The Christian Herter Center on the grounds of the Charles River Reservation originally housed gallery space for the Institute of Contemporary Art. The building is a fine example of Modernist architecture, employing steel exoskeleton construction with a glass curtain wall overlooking the Charles River. The landscape design employs a tree-shaded system of circuitous paths between the building and the river, provides a circular granite seating area on the front lawn, and sets the building over a man-made moat. Founded in 1936, the ICA joined forces with the visionary Metropolitan Boston Arts Center in the 1950s to plan the first public-private theater, visual arts, and music complex in the United States. The ICA built its gallery using primarily private donations, augmented by state funds and located on Metropolitan District Commission property. Although the art gallery was the only permanent building completed as part of the Arts Center, the idea served as a model for the Lincoln Center in New York and the Kennedy Center in Washington, DC. The ICA relocated to a larger facility in a renovated historic police station on Boylston Street in the Back Bay in 1975.

Preservation Challenges:

MDC has leased the Herter Center to the New England Sports Museum since the 1980s, first as the museum’s exhibit hall but now relegated to archival storage space. Currently a draft master plan for the Reservation questions the appropriateness of using the building for private purposes and calls for its conversion to public use, such as a nature center, park ranger station, or MDC police substation. Although the draft plan recognizes the building as a historic property, funds are needed for the preservation and on-going maintenance of the building and its grounds and for exploring feasibility of public uses. There reportedly has been some support from the public to demolish the building to reclaim the site for natural recreational use. The current lease arrangements make no financial provision for cyclic major repairs.

Neighborhood Context:

The Herter Center is on the grounds of the Charles River Reservation, separated by a moat from the adjacent Public Theatre, a seasonal outdoor amphitheater. The building is easily accessible from Soldiers Field Road and is within walking distance of hundreds of on-site parking spaces.

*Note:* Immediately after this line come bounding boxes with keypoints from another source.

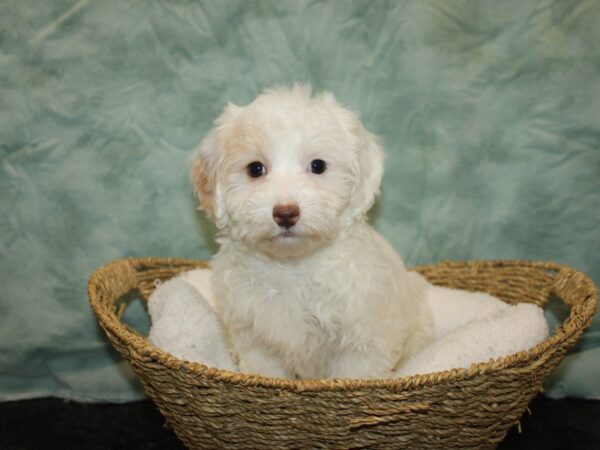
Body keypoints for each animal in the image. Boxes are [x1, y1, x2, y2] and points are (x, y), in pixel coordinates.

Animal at [191, 85, 432, 380]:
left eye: (318, 166)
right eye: (255, 169)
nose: (285, 213)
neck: (293, 265)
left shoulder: (361, 342)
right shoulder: (256, 340)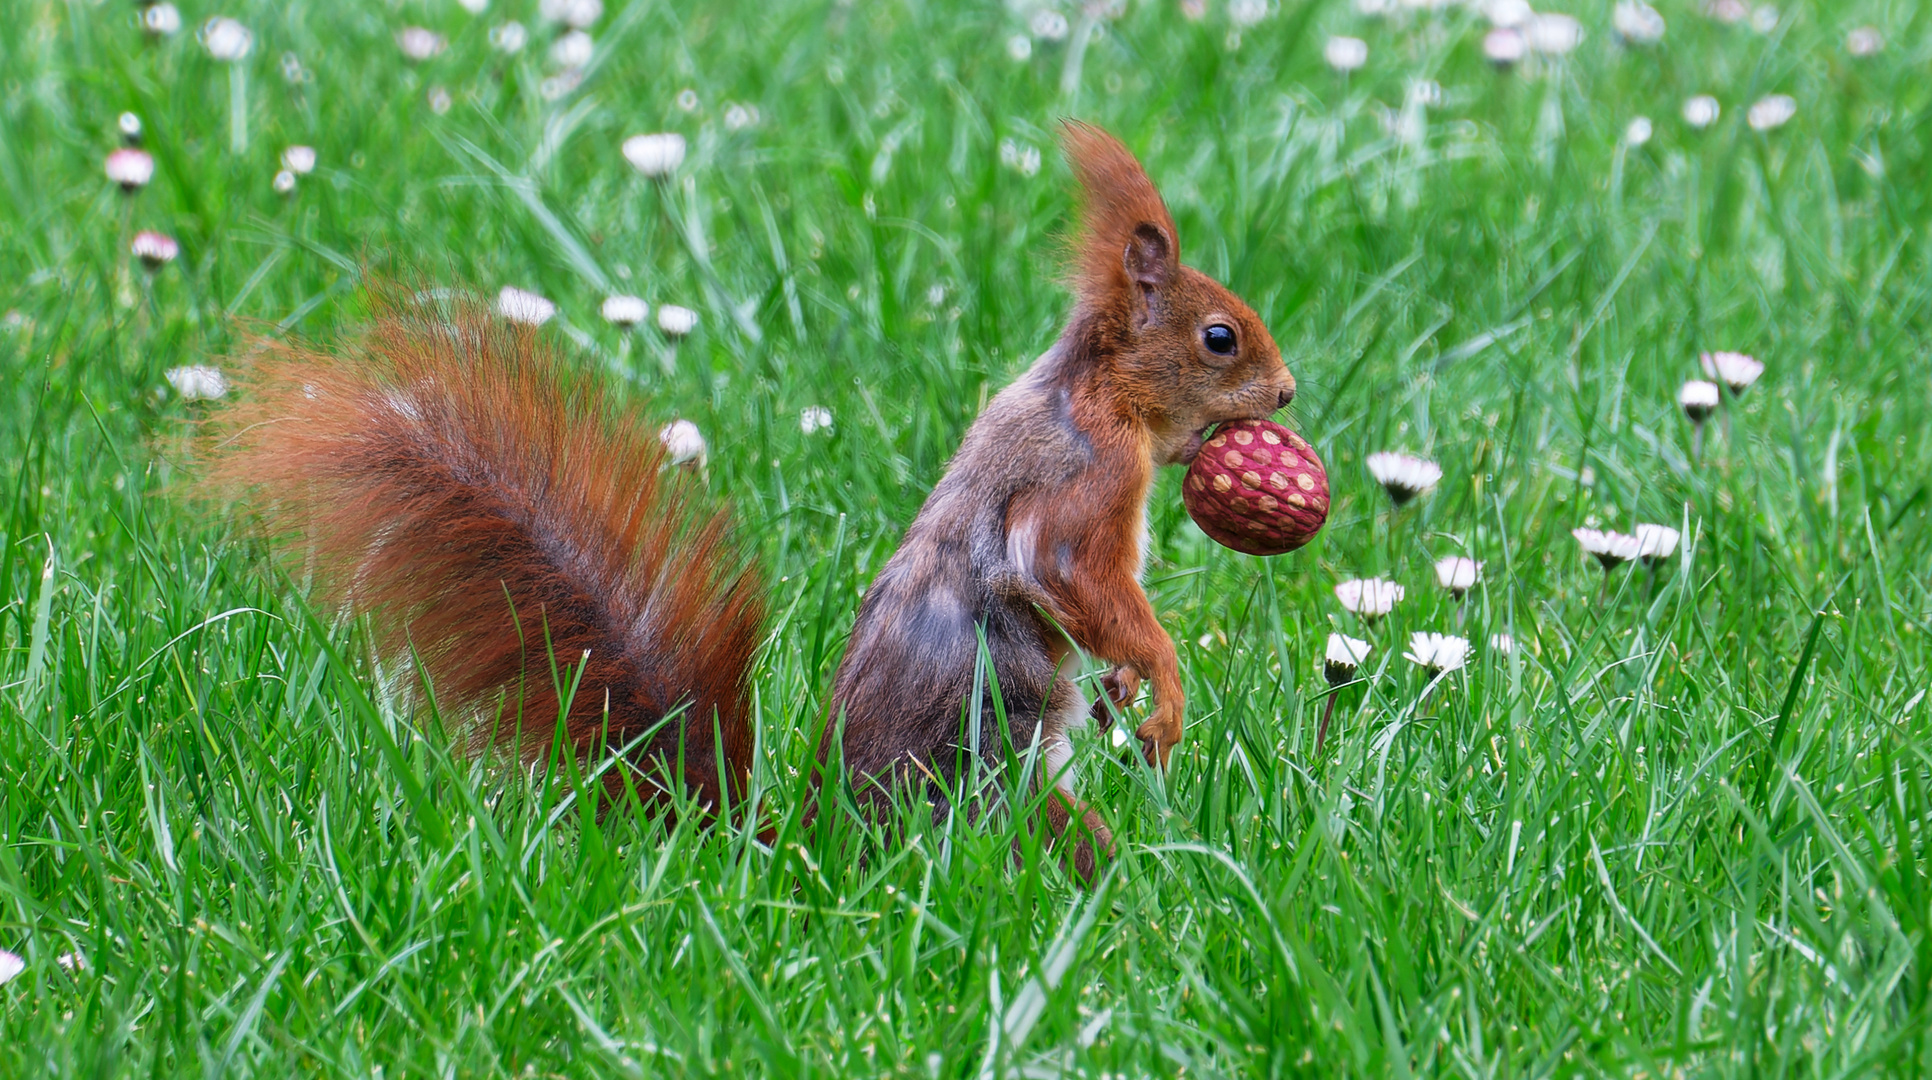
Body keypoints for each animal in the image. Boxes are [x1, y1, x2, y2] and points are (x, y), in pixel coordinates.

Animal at [207, 122, 1298, 873]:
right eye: (1220, 337)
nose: (1287, 395)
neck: (1095, 393)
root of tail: (817, 848)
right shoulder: (1088, 480)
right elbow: (1070, 570)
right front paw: (1162, 686)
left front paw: (1124, 690)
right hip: (1001, 799)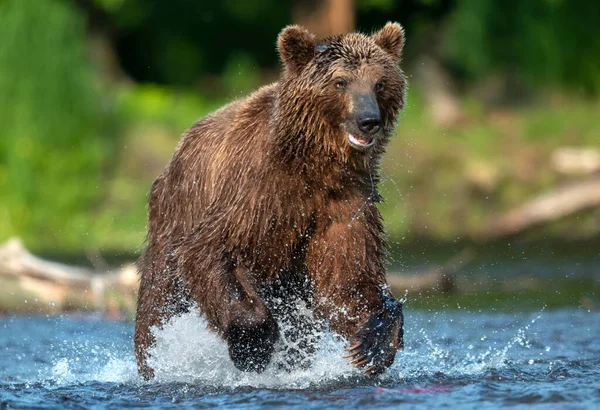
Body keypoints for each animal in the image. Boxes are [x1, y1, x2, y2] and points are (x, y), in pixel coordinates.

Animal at [135, 22, 408, 380]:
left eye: (380, 82)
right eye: (340, 82)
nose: (368, 120)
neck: (314, 164)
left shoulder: (344, 202)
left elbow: (346, 277)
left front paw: (372, 342)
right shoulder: (254, 192)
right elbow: (209, 250)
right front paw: (253, 346)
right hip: (176, 212)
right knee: (159, 298)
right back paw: (151, 361)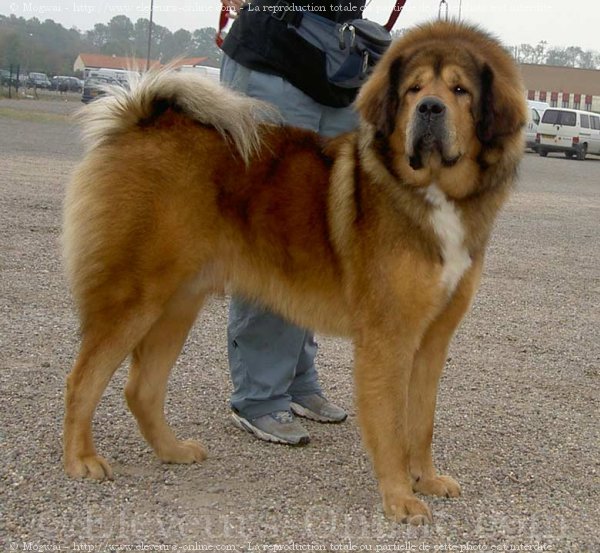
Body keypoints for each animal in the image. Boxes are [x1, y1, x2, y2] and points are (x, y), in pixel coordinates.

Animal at [62, 20, 524, 520]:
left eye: (460, 90)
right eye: (414, 90)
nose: (430, 108)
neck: (430, 192)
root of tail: (140, 119)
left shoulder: (432, 340)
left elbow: (421, 422)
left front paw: (427, 479)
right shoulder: (389, 338)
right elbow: (391, 426)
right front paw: (400, 497)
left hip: (178, 304)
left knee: (140, 388)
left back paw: (172, 450)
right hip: (134, 297)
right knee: (82, 380)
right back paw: (81, 460)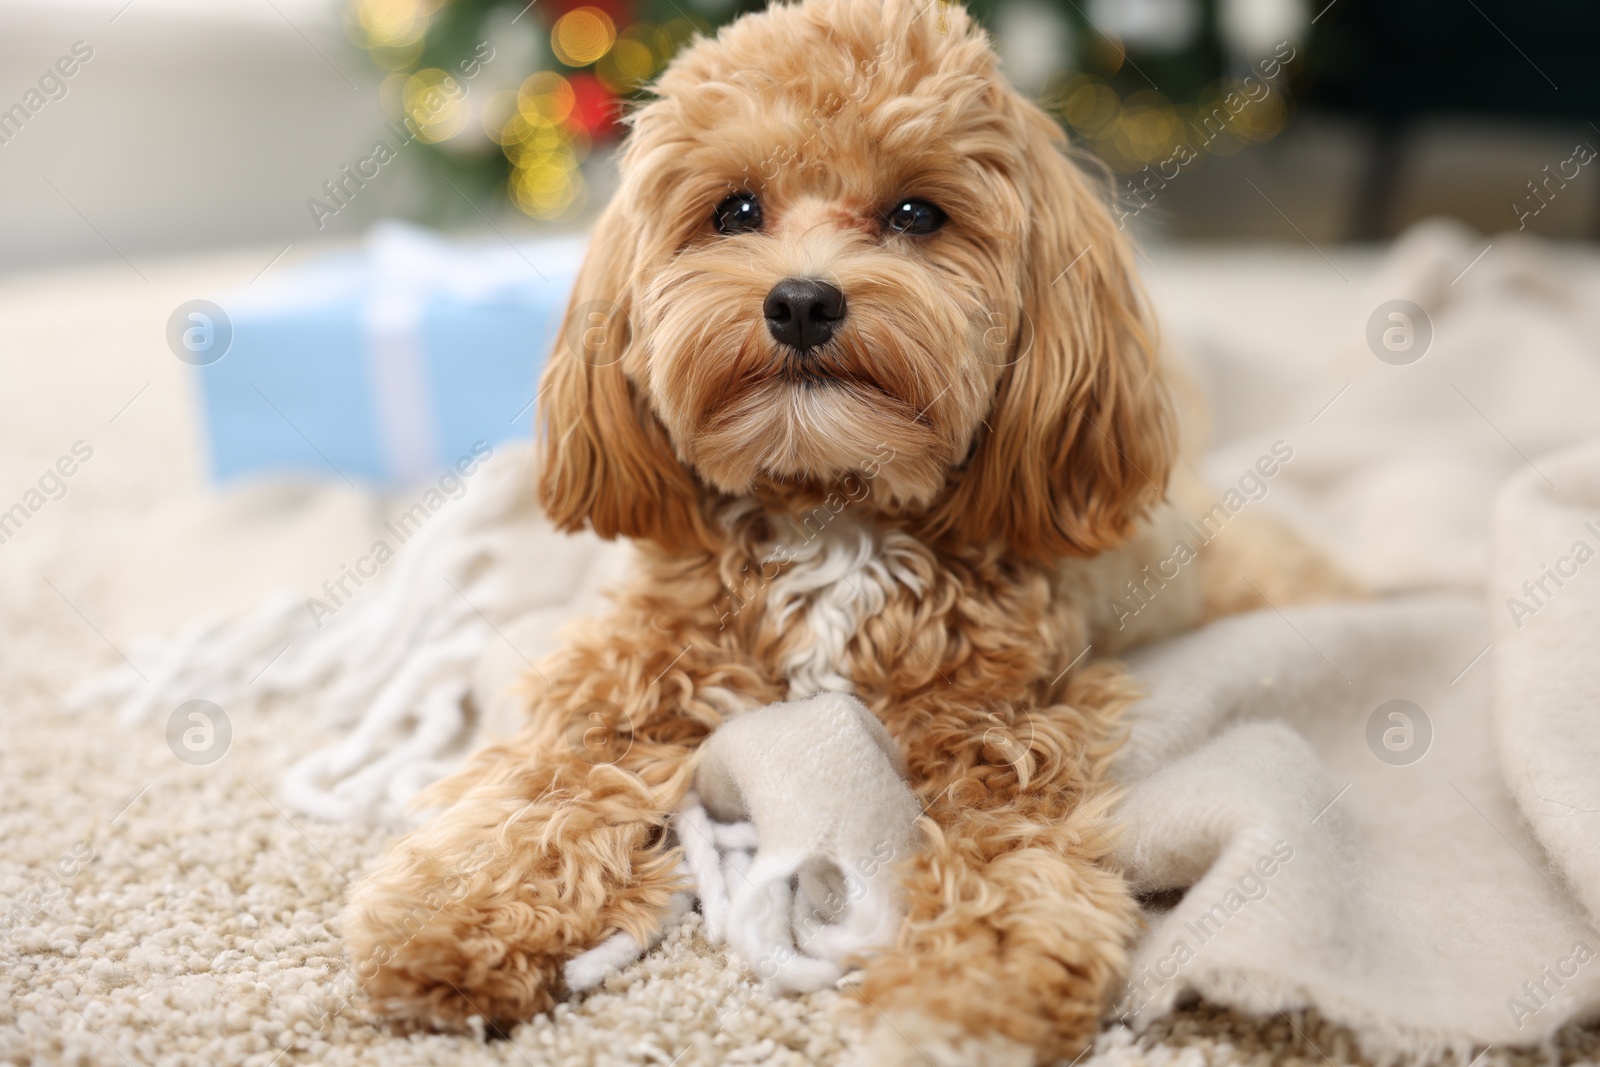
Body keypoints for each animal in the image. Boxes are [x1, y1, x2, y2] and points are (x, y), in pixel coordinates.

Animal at [340, 4, 1337, 1062]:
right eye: (736, 211)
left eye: (916, 215)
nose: (802, 300)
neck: (833, 511)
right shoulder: (630, 675)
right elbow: (545, 783)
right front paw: (458, 916)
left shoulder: (1004, 725)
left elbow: (1005, 856)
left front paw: (964, 995)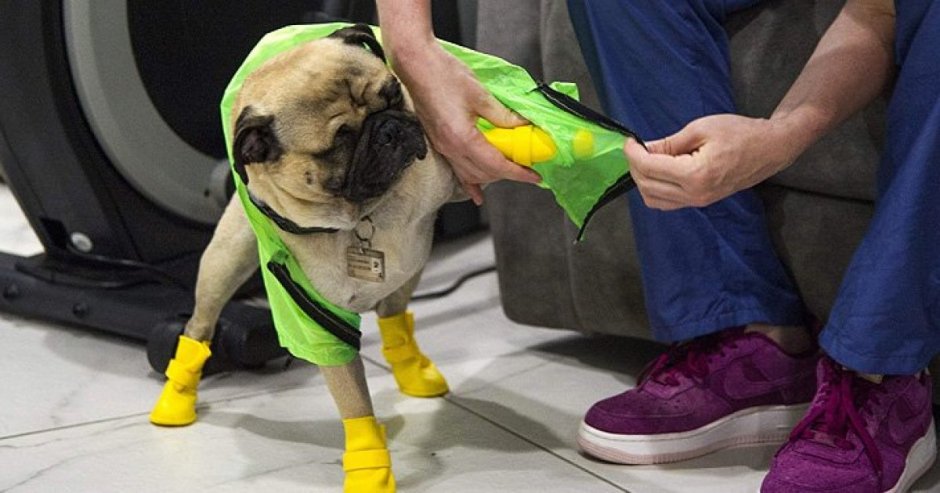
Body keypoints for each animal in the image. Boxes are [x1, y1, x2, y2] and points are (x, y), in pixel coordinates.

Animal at [148, 25, 466, 490]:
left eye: (393, 94)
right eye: (341, 140)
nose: (389, 127)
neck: (362, 215)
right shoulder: (321, 327)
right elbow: (355, 405)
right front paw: (371, 467)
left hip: (410, 271)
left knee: (394, 319)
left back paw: (411, 368)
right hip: (223, 265)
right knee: (198, 327)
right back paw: (176, 400)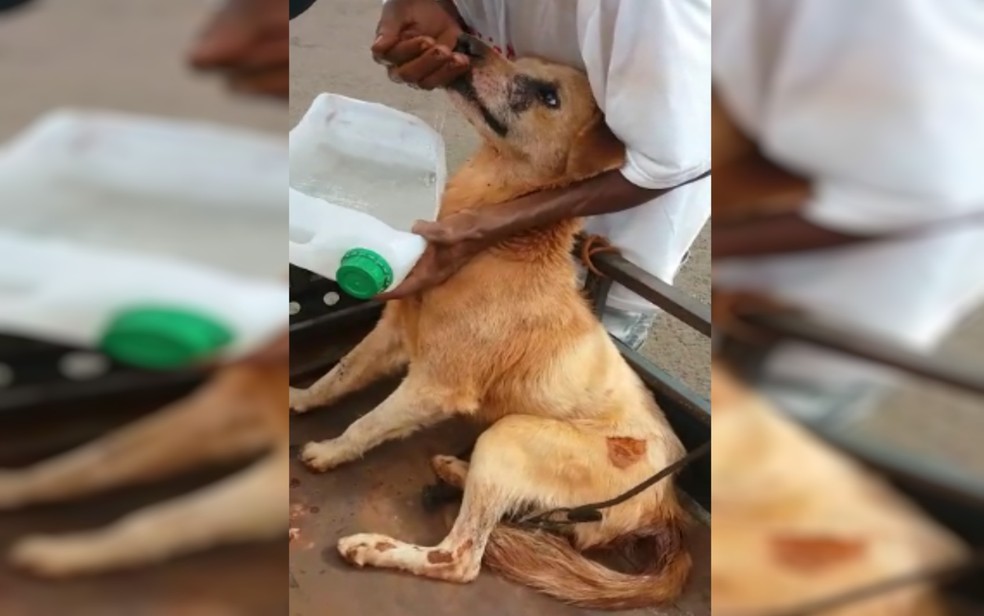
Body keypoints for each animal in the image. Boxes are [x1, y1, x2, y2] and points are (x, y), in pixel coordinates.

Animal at [0, 360, 290, 576]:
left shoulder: (275, 478)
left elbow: (162, 518)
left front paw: (74, 551)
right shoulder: (220, 408)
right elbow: (88, 462)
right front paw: (13, 484)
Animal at [288, 33, 692, 608]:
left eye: (549, 95)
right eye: (519, 57)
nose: (466, 41)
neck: (499, 247)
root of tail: (667, 504)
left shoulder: (435, 385)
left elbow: (367, 422)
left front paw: (328, 451)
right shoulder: (393, 332)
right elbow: (337, 374)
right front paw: (298, 399)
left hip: (509, 435)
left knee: (460, 558)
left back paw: (374, 546)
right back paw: (454, 470)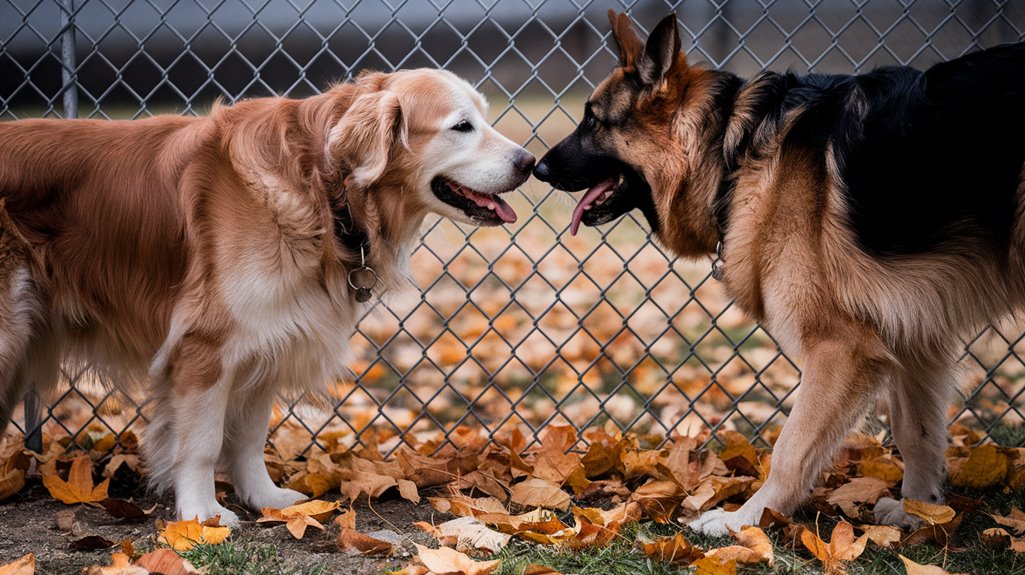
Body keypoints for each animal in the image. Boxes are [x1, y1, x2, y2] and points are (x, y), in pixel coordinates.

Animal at [4, 69, 537, 522]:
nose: (531, 162)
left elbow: (249, 437)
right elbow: (201, 442)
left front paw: (265, 499)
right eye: (462, 126)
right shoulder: (206, 346)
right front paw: (202, 514)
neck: (324, 185)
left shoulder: (270, 335)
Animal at [533, 10, 1025, 532]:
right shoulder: (916, 336)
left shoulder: (839, 347)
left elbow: (790, 449)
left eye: (592, 120)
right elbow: (918, 432)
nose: (536, 168)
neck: (731, 153)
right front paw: (920, 512)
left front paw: (745, 521)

Other Sources of Information:

MDC Draft Charles River Basin Master Plan, 1/99; Original plans #37691x-37699x at Plans Library, MDC; MHC inventory form

Entry Completed: 06/25/1999

Summer 2002 Update:

The New England Sports Museum continues to use the Herter Center as an archival facility and has no plans or desire to relocate its archives to a location closer to its Fleet Center museum. The MDC's Master Plan for the Charles River Basin identifies the Center as a key resource of Herter Park and recommends a new public use that is self-supporting and can contribute to the building's restoration and maintenance. Suggested uses include an environmental education program, a MDC Park Ranger Station, or a café. The MDC, however, is not actively planning the reuse of the Herter Center at this time.